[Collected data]
※ ※ ※

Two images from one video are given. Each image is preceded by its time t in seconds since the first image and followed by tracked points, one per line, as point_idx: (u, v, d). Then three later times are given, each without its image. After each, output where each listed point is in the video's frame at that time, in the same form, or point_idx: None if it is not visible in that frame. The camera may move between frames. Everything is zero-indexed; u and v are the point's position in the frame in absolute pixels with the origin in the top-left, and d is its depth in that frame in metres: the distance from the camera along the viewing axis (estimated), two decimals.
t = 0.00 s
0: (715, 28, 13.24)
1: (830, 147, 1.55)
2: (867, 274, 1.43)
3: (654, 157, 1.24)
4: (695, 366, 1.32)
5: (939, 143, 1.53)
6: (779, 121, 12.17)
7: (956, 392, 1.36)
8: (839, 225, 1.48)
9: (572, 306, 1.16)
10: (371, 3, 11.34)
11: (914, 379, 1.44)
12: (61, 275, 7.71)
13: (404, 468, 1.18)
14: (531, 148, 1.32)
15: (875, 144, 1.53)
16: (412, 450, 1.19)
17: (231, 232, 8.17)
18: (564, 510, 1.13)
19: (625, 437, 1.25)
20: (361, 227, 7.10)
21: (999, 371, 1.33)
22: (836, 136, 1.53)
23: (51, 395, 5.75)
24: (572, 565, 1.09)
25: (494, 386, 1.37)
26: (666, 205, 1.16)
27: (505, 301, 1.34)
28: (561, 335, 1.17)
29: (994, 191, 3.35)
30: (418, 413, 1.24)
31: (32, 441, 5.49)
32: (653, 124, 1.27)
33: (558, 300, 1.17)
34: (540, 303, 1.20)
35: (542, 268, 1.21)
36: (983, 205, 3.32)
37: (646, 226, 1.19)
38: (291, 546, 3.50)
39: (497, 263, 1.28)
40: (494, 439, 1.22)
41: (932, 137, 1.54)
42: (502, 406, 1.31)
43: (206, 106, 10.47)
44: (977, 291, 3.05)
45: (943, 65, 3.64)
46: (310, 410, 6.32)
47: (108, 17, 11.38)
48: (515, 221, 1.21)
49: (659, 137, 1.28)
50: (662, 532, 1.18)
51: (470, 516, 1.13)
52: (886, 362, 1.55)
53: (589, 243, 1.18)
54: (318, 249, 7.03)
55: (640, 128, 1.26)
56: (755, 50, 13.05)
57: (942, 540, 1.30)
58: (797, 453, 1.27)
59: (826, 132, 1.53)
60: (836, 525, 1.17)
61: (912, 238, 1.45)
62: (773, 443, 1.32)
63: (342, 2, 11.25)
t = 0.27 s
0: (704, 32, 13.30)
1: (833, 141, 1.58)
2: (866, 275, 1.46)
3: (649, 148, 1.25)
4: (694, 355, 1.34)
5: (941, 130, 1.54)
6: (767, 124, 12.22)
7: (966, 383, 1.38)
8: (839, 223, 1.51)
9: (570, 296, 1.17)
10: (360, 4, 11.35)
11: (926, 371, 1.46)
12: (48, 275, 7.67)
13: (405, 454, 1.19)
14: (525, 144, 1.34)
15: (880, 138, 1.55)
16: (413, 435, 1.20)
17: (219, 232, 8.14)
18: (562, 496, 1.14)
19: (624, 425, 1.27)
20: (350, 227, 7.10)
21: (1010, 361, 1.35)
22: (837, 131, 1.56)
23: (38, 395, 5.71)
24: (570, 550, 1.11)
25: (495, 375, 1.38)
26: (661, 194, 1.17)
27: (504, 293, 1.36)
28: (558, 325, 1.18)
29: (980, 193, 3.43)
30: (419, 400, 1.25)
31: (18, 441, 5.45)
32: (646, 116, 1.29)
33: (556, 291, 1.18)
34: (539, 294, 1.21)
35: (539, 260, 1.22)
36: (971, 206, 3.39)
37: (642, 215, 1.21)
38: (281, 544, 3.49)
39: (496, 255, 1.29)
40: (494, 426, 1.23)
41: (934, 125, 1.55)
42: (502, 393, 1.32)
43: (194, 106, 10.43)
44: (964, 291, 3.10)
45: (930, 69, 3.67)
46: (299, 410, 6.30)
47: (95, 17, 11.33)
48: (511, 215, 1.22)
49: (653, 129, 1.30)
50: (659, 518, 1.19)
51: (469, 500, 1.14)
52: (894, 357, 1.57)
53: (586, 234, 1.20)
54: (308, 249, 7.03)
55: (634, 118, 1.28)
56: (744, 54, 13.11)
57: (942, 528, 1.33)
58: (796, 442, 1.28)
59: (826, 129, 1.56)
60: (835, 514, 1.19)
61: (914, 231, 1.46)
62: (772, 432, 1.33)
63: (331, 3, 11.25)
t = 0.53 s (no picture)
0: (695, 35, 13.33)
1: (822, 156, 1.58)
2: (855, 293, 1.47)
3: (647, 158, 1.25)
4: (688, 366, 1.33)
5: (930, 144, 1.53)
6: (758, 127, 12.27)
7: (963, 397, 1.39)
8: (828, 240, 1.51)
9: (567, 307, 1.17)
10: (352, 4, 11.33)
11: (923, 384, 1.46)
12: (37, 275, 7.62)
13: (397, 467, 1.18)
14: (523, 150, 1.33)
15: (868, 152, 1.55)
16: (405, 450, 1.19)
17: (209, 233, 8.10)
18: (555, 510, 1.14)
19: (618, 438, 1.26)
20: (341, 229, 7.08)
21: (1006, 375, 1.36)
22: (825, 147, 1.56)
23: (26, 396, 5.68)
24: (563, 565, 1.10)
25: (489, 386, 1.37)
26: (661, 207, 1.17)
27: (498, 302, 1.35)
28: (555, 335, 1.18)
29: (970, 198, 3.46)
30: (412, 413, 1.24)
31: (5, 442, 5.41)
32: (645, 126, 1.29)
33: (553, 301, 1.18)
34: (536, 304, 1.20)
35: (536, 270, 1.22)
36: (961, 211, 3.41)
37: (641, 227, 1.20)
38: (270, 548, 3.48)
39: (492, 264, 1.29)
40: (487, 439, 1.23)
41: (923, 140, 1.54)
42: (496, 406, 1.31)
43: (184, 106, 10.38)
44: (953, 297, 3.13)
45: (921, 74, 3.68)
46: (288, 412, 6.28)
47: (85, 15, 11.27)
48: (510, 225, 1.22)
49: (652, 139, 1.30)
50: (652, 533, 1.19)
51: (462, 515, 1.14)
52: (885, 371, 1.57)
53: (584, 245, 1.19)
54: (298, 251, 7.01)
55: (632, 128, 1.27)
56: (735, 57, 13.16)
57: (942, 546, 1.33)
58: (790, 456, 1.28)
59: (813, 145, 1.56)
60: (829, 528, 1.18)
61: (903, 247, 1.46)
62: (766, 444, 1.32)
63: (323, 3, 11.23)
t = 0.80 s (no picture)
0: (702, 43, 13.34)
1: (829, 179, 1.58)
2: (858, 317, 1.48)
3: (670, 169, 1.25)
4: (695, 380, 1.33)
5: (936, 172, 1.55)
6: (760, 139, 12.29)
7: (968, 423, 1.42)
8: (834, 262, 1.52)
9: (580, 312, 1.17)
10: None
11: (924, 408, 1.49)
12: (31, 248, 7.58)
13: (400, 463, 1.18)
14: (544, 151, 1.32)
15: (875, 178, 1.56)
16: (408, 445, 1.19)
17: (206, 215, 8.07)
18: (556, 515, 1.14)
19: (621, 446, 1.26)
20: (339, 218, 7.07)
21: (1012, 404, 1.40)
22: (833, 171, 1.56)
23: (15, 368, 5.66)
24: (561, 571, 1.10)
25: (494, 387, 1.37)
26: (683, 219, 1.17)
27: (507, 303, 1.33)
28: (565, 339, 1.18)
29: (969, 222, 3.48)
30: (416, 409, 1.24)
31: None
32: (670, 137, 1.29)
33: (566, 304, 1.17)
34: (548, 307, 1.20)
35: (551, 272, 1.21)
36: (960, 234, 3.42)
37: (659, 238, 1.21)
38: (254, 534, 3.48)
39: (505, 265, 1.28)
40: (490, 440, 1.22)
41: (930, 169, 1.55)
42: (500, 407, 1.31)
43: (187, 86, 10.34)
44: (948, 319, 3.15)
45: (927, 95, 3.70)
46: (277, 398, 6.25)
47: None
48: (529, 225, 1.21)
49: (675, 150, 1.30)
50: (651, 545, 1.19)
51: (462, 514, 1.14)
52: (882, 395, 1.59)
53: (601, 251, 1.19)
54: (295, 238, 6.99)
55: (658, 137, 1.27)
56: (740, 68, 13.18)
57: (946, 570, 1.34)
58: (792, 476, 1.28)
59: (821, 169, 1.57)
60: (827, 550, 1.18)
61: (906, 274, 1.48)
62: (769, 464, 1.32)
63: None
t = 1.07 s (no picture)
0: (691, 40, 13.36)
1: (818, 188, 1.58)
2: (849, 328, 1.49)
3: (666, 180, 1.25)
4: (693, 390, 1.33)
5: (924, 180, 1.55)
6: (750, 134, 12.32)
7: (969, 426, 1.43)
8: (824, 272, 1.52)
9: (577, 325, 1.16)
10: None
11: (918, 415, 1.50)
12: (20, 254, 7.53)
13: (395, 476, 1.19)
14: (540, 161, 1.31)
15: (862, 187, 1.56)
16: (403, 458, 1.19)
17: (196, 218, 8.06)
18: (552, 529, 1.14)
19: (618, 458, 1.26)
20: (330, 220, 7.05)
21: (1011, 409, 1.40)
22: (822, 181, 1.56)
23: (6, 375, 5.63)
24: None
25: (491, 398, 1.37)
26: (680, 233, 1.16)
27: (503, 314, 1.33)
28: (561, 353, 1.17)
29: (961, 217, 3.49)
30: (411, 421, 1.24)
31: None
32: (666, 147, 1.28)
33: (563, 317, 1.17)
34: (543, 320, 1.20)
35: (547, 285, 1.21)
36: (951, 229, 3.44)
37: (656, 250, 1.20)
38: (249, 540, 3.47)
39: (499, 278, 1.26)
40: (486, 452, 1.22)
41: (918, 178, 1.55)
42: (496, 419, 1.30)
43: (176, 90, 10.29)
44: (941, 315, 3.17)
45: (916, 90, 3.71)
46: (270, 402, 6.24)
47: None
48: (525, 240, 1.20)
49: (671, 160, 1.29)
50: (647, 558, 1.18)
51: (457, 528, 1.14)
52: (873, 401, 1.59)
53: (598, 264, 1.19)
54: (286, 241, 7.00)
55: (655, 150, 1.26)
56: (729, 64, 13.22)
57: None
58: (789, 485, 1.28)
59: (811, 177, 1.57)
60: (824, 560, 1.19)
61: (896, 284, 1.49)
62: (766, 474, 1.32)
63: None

※ ※ ※

Given the records above, reproduce precisely and only the lines between the line holding "31: (18, 441, 5.45)" and the line holding "52: (894, 357, 1.57)", inclusive.

▸ **WRITTEN SOLUTION**:
31: (18, 441, 5.45)
32: (646, 116, 1.29)
33: (556, 291, 1.18)
34: (539, 294, 1.21)
35: (539, 260, 1.22)
36: (971, 206, 3.39)
37: (642, 215, 1.21)
38: (281, 544, 3.49)
39: (496, 255, 1.29)
40: (494, 426, 1.23)
41: (934, 125, 1.55)
42: (502, 393, 1.32)
43: (194, 106, 10.43)
44: (964, 291, 3.10)
45: (930, 69, 3.67)
46: (299, 410, 6.30)
47: (95, 17, 11.33)
48: (511, 215, 1.22)
49: (653, 129, 1.30)
50: (659, 518, 1.19)
51: (469, 500, 1.14)
52: (894, 357, 1.57)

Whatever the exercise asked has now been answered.